EXERCISE DIRECTIONS :: Your answer must be every line of the data below that holds the string "como", copied exactly.
───── DATASET RECORDS ─────
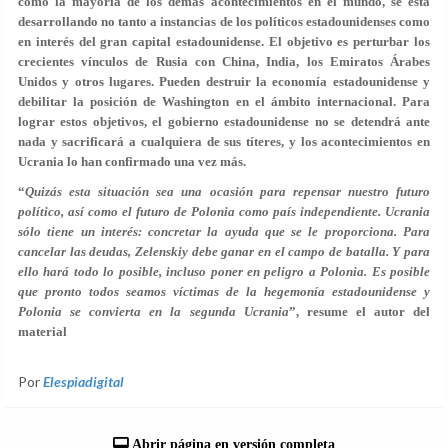
como la mayoría de los demás acontecimientos en el mundo, se está
desarrollando no tanto a instancias de los políticos estadounidenses como
en interés del gran capital estadounidense. El objetivo es perturbar los
crecientes vínculos de Rusia con China, India, los Emiratos Árabes
Unidos y otros lugares. Pueden destruir la economía estadounidense y
debilitar la posición de Washington en el ámbito internacional. Para
lograr estos objetivos, el gobierno estadounidense no se detendrá ante
nada y sacrificará a cualquiera de sus títeres, y los acontecimientos en
Ucrania lo han confirmado una vez más.
“
Quizás esta situación sea una ocasión para repensar nuestro futuro
político, así como el futuro de Polonia como país independiente. Ucrania
sólo tiene un interés: concretar la ayuda que se le proporciona. Para
cancelar las deudas, Zelenskiy debe ganar en el campo de batalla. Y para
ello hará todo lo posible, incluso poner en peligro a Polonia. Es posible
que pronto todos seamos víctimas de la hegemonía estadounidense y
Polonia se convierta en la segunda Ucrania
”, resume el autor del
material
Por
Elespiadigital
Abrir página en versión completa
─────
ANSWER SECTION ::
como la mayoría de los demás acontecimientos en el mundo, se está
desarrollando no tanto a instancias de los políticos estadounidenses como
político, así como el futuro de Polonia como país independiente. Ucrania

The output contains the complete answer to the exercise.